鹿児島県日置(ひおき)市のJR伊集院(いじゅういん)駅です。
日置市は鹿児島県の西部に位置し、人口は50,269人(2012.7.1現在)で、2005年に当駅のある旧・日置郡伊集院町と他の日置郡3町の計4町が合併してできた新しい市で、薩摩焼と深い関わりがあり、また日本三大砂丘で日本一の長さを誇る吹上浜があります。
-JR伊集院駅-
【路線】JR鹿児島本線(門司港-鹿児島間)
【開業】1913年10月11日
【訪問】2012年8月
【1日あたり平均乗降車人員】 5,082人/日 (2006年)
【近隣の主要駅】 (門司港方面)串木野駅→5駅
(鹿児島方面)鹿児島中央駅→4駅
▼駅名標
前回記事の串木野駅から鹿児島方面へ5駅進んで次にやって来たのが当駅です。
島津氏ゆかりの地で兜の絵が描かれています。
串木野駅同様に当駅も来年開業100周年の記念の年を迎えます。開業翌年から鹿児島交通・枕崎線が開業しし、枕崎駅までつながっていましたが、1984年に廃止になり、以来鉄道では枕崎へは大変な遠回りになってしまいました。鹿児島は廃止路線が非常に多く、その事が各市の訪問を困難にしている部分も少なからずあると思います。
▼ホーム
ホームは1面2線のみで向こうに階段が見えていますが、跨線橋で改札側とつながっています。
左に見える電車は817系というもので、優等列車っぽく見えますが、普通電車のものです。さすがは九州、、といったところです。

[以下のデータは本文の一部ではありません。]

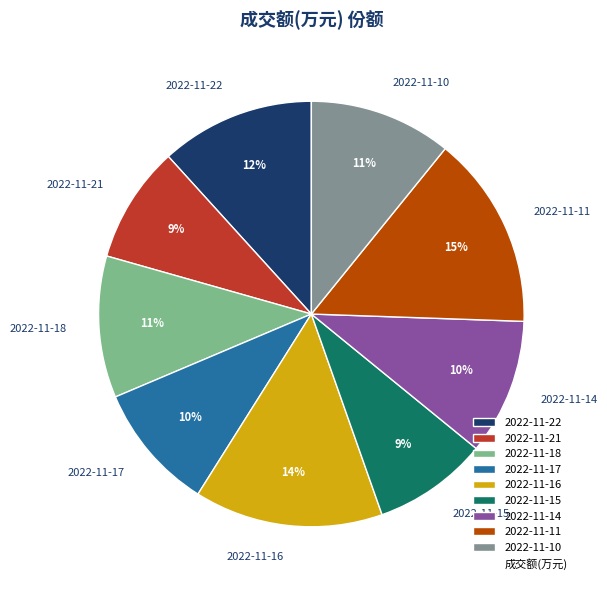

Is the sum of 2022-11-21 and 2022-11-10 greater than half?

No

ちなみに特急列車は2004年に一度消滅しましたが、2011年の九州新幹線全線開通により川内エクスプレスが停車するようになり、7年ぶりに特急停車駅に返り咲きました。
▼跨線橋内
木製の渋い跨線橋で、階段部分の縁が赤いのが印象的でした。
特急停車駅ながら橋の部分に掲示物が見受けられず、やや寂しい感じを受けました。

▼猛将の像
改札のすぐ横にあり「伊集院駅 七十周年記念」と隣に銘打たれています。
島津義弘公でしょうか。この「十」みたいな紋(丸に十の字)は島津家ですね。
70周年というと時に1983年、鹿児島交通の枕崎線が廃止になる前年ですが、この年の豪雨災害で運休となり、そのまま翌年廃止になるという困難な時期だった訳ですね。

▼駅前風景
人口約24,000ほどであった旧・伊集院町唯一にして中心駅で、合併して人口が倍になった日置市になってからも中心駅として君臨し続けている駅前の様子で、そこそこの都会的な雰囲気は醸し出しています。

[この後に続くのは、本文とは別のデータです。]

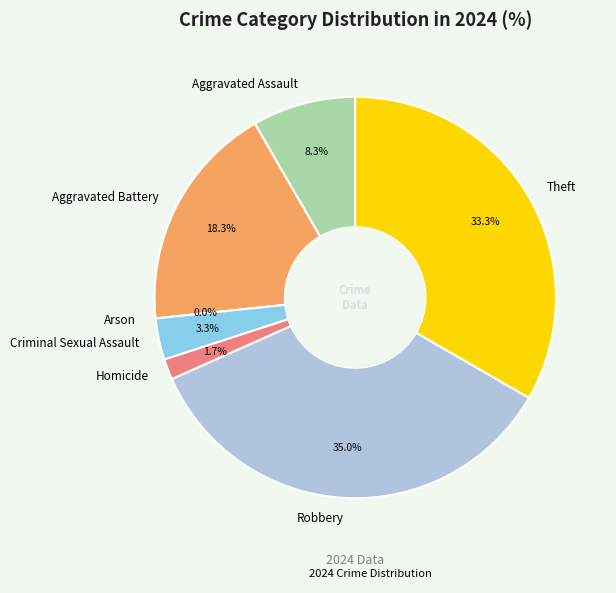

Does any single category account for the majority?

No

鹿児島中央駅まで4駅という至近で、鹿児島市のベッドタウン的役割も持っています。
横断歩道を渡った先にあるものは…[E:sign03]
▼島津義弘公の像
駅の中に猛将の像(誰とは分かりませんでしたが…)がありましたが、ここにはハッキリと島津義弘公の像と記されていました。馬に乗って、それも前足がこんなに上がった状態で、とっても威勢がよくカッコいいですね。

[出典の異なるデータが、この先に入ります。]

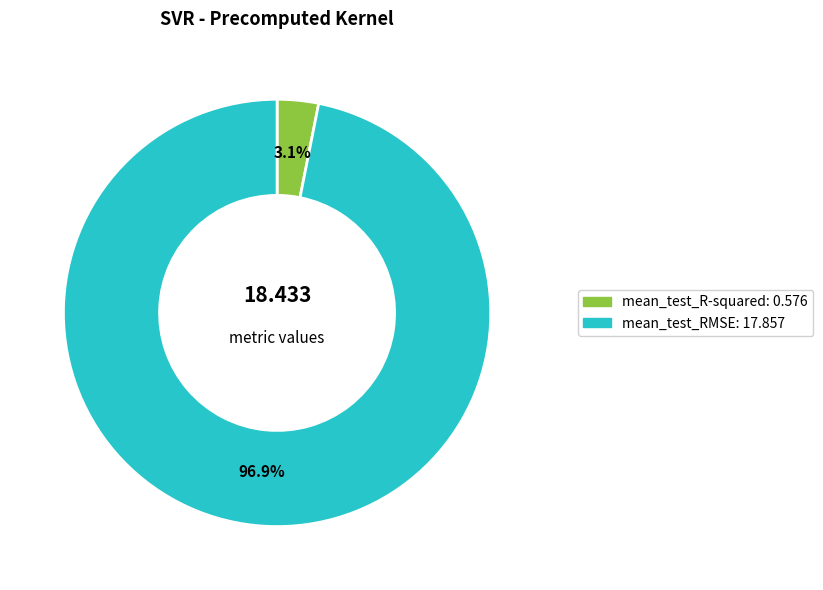

Rank the categories by value from lowest to highest.

mean_test_R-squared, mean_test_RMSE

島津義弘(1535-1619)は島津貴久の次男で、島津四兄弟の一人として島津氏の勢力拡大に貢献した人物です。この像のシーンは関ヶ原で敵中突破をするまさにその瞬間をイメージしたもの、といわれています。
島津四兄弟の中で唯一、徳川家康の没後も存命であった人物で、家康はこの義弘を誅伐できなかったことが心残りであったとされています。
▼伊集院駅 駅舎
この日訪ねた阿久根、串木野と比べて、大規模感のある駅舎でした。
平屋建てではありますが、横に長くまた駅名が屋根の上にせり出す形で存在感を放っています。
出入口上の時計の部分は兜になっていて、こんなところにまで武将のイメージをアピールしているのか、と思いました。島津の駅=伊集院、というのが自分の中でイメージとして固まったのでありました。

▼島津義弘像と伊集院駅
この駅は、島津義弘像ありとなしとでは全然駅舎の見た目も違うというもので、勇猛な義弘公と駅のコラボによって、なお一層駅の素晴らしさが引き立つものかと思います。